Ce qui blesse profondément l'universitaire, c'est ce qu'il perçoit comme « une forme d'humiliation » : inviter un chercheur qui travaille depuis des décennies sur l'histoire de la colonisation pour finalement le réduire à commenter une affaire d'influenceur. « Le président de la République m'a demandé de faire un rapport il y a cinq ans qui traite des questions mémorielles entre deux pays qui ont fait des centaines de milliers de morts », rappelle-t-il avec amertume.
Un rapport mémoriel toujours en suspens
Remis le 20 janvier 2021, le rapport Stora recommandait des gestes concrets de réconciliation : la restitution de biens culturels algériens, dont l'épée de l'émir Abdelkader et le canon Baba Merzoug, ainsi que la poursuite des identifications de crânes conservés dans les musées français.
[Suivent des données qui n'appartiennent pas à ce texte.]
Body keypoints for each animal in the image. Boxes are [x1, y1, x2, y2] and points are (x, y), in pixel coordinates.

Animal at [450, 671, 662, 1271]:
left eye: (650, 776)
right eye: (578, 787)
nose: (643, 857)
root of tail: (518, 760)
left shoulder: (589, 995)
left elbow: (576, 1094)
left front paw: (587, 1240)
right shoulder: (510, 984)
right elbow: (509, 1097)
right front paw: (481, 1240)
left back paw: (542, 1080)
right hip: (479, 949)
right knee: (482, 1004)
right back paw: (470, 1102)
Cinq ans plus tard, l'essentiel de ces préconisations reste lettre morte, dans un contexte de relations franco-algériennes au plus bas.
La diffusion du reportage de Complément d'enquête a d'ailleurs provoqué une réaction immédiate d'Alger, qui a convoqué le chargé d'affaires français pour dénoncer des accusations « infondées ». Un épisode de plus dans une spirale de tensions qui éloigne toujours davantage les deux pays d'un travail mémoriel apaisé.
Benjamin Stora, lui, continue de plaider pour une approche historique rigoureuse, loin des polémiques médiatiques. « On m'a téléphoné pour me dire : est-ce que vous voulez venir parler des rapports d'histoire entre la France et l'Algérie ? Voilà pourquoi je suis venu ce soir. Pas pour un influenceur », conclut-il. Un appel qui résonne comme un avertissement : à force de privilégier le spectaculaire au détriment du mémoriel, la France risque de perdre définitivement l'occasion de regarder son passé colonial en face.